Source records:
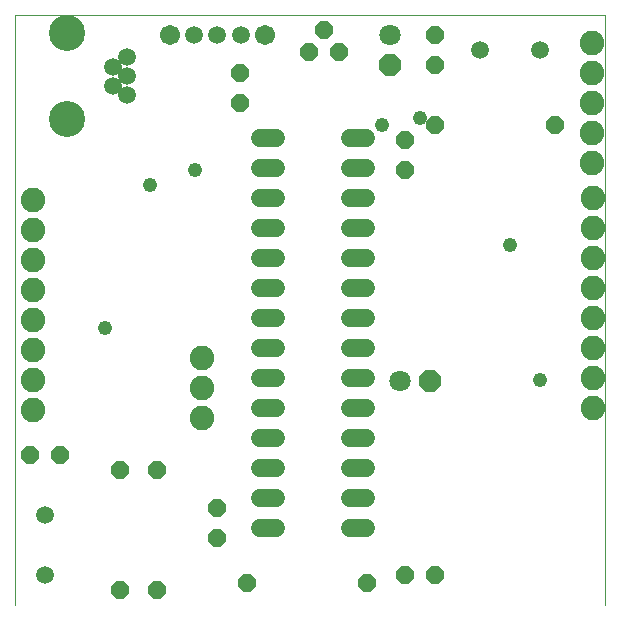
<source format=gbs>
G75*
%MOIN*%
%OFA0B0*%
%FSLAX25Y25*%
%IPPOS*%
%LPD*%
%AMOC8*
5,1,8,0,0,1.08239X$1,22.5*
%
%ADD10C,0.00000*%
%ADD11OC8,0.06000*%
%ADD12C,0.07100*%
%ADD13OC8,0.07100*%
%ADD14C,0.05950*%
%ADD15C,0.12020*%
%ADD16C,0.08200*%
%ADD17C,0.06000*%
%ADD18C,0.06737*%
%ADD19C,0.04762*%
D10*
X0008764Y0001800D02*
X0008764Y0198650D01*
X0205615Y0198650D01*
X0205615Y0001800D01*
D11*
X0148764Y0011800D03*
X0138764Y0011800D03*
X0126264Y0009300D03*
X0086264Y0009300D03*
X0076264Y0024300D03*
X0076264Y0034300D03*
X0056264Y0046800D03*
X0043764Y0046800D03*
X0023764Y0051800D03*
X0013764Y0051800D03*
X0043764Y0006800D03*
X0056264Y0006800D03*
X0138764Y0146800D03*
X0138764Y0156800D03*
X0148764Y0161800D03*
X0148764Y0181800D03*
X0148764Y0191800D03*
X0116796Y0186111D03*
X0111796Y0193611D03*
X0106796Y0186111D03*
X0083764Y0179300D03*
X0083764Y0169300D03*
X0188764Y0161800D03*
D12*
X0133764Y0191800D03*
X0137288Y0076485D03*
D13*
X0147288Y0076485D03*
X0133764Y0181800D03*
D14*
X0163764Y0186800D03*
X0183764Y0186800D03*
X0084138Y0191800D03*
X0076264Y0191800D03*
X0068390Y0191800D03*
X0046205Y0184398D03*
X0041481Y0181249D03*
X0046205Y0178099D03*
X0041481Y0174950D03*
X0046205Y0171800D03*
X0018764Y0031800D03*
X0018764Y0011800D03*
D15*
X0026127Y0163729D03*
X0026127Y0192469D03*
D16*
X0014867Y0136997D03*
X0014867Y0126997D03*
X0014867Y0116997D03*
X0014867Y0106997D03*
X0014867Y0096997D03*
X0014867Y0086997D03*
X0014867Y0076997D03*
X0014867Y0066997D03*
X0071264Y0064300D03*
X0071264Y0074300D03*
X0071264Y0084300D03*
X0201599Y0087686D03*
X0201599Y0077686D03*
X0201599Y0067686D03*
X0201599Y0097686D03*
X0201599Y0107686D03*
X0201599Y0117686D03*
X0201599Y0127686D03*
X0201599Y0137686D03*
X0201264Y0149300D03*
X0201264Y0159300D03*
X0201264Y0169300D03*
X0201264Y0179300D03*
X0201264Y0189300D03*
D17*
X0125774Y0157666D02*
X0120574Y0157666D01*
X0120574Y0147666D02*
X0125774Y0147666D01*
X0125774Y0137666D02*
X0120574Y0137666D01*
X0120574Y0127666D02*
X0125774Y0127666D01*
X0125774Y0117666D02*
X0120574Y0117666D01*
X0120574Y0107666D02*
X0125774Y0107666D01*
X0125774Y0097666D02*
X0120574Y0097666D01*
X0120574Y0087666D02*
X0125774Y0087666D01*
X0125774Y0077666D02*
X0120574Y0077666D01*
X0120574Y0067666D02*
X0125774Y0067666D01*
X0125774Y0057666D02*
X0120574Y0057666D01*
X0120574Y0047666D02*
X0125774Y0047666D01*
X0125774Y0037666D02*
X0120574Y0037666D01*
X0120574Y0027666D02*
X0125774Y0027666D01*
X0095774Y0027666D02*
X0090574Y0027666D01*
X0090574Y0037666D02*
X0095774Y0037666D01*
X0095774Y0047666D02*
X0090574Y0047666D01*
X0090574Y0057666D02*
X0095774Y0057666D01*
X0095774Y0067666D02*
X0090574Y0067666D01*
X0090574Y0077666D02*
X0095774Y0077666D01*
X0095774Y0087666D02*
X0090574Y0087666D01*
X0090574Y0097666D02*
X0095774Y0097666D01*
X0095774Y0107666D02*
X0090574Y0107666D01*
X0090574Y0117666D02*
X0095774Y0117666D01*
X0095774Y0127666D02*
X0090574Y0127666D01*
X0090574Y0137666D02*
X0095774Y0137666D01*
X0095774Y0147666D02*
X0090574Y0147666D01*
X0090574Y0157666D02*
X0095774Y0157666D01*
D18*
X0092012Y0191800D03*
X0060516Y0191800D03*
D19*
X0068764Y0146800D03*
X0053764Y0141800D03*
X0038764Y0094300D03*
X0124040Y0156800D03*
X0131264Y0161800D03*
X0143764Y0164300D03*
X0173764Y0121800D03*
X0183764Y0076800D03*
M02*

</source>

Activity: Pictures do not belong in the copy. Reproduce the rest of the data exactly.

Output of the exercise:
<source format=gbs>
G75*
%MOIN*%
%OFA0B0*%
%FSLAX25Y25*%
%IPPOS*%
%LPD*%
%AMOC8*
5,1,8,0,0,1.08239X$1,22.5*
%
%ADD10C,0.00000*%
%ADD11OC8,0.06000*%
%ADD12C,0.07100*%
%ADD13OC8,0.07100*%
%ADD14C,0.05950*%
%ADD15C,0.12020*%
%ADD16C,0.08200*%
%ADD17C,0.06000*%
%ADD18C,0.06737*%
%ADD19C,0.04762*%
D10*
X0008764Y0001800D02*
X0008764Y0198650D01*
X0205615Y0198650D01*
X0205615Y0001800D01*
D11*
X0148764Y0011800D03*
X0138764Y0011800D03*
X0126264Y0009300D03*
X0086264Y0009300D03*
X0076264Y0024300D03*
X0076264Y0034300D03*
X0056264Y0046800D03*
X0043764Y0046800D03*
X0023764Y0051800D03*
X0013764Y0051800D03*
X0043764Y0006800D03*
X0056264Y0006800D03*
X0138764Y0146800D03*
X0138764Y0156800D03*
X0148764Y0161800D03*
X0148764Y0181800D03*
X0148764Y0191800D03*
X0116796Y0186111D03*
X0111796Y0193611D03*
X0106796Y0186111D03*
X0083764Y0179300D03*
X0083764Y0169300D03*
X0188764Y0161800D03*
D12*
X0133764Y0191800D03*
X0137288Y0076485D03*
D13*
X0147288Y0076485D03*
X0133764Y0181800D03*
D14*
X0163764Y0186800D03*
X0183764Y0186800D03*
X0084138Y0191800D03*
X0076264Y0191800D03*
X0068390Y0191800D03*
X0046205Y0184398D03*
X0041481Y0181249D03*
X0046205Y0178099D03*
X0041481Y0174950D03*
X0046205Y0171800D03*
X0018764Y0031800D03*
X0018764Y0011800D03*
D15*
X0026127Y0163729D03*
X0026127Y0192469D03*
D16*
X0014867Y0136997D03*
X0014867Y0126997D03*
X0014867Y0116997D03*
X0014867Y0106997D03*
X0014867Y0096997D03*
X0014867Y0086997D03*
X0014867Y0076997D03*
X0014867Y0066997D03*
X0071264Y0064300D03*
X0071264Y0074300D03*
X0071264Y0084300D03*
X0201599Y0087686D03*
X0201599Y0077686D03*
X0201599Y0067686D03*
X0201599Y0097686D03*
X0201599Y0107686D03*
X0201599Y0117686D03*
X0201599Y0127686D03*
X0201599Y0137686D03*
X0201264Y0149300D03*
X0201264Y0159300D03*
X0201264Y0169300D03*
X0201264Y0179300D03*
X0201264Y0189300D03*
D17*
X0125774Y0157666D02*
X0120574Y0157666D01*
X0120574Y0147666D02*
X0125774Y0147666D01*
X0125774Y0137666D02*
X0120574Y0137666D01*
X0120574Y0127666D02*
X0125774Y0127666D01*
X0125774Y0117666D02*
X0120574Y0117666D01*
X0120574Y0107666D02*
X0125774Y0107666D01*
X0125774Y0097666D02*
X0120574Y0097666D01*
X0120574Y0087666D02*
X0125774Y0087666D01*
X0125774Y0077666D02*
X0120574Y0077666D01*
X0120574Y0067666D02*
X0125774Y0067666D01*
X0125774Y0057666D02*
X0120574Y0057666D01*
X0120574Y0047666D02*
X0125774Y0047666D01*
X0125774Y0037666D02*
X0120574Y0037666D01*
X0120574Y0027666D02*
X0125774Y0027666D01*
X0095774Y0027666D02*
X0090574Y0027666D01*
X0090574Y0037666D02*
X0095774Y0037666D01*
X0095774Y0047666D02*
X0090574Y0047666D01*
X0090574Y0057666D02*
X0095774Y0057666D01*
X0095774Y0067666D02*
X0090574Y0067666D01*
X0090574Y0077666D02*
X0095774Y0077666D01*
X0095774Y0087666D02*
X0090574Y0087666D01*
X0090574Y0097666D02*
X0095774Y0097666D01*
X0095774Y0107666D02*
X0090574Y0107666D01*
X0090574Y0117666D02*
X0095774Y0117666D01*
X0095774Y0127666D02*
X0090574Y0127666D01*
X0090574Y0137666D02*
X0095774Y0137666D01*
X0095774Y0147666D02*
X0090574Y0147666D01*
X0090574Y0157666D02*
X0095774Y0157666D01*
D18*
X0092012Y0191800D03*
X0060516Y0191800D03*
D19*
X0068764Y0146800D03*
X0053764Y0141800D03*
X0038764Y0094300D03*
X0124040Y0156800D03*
X0131264Y0161800D03*
X0143764Y0164300D03*
X0173764Y0121800D03*
X0183764Y0076800D03*
M02*

</source>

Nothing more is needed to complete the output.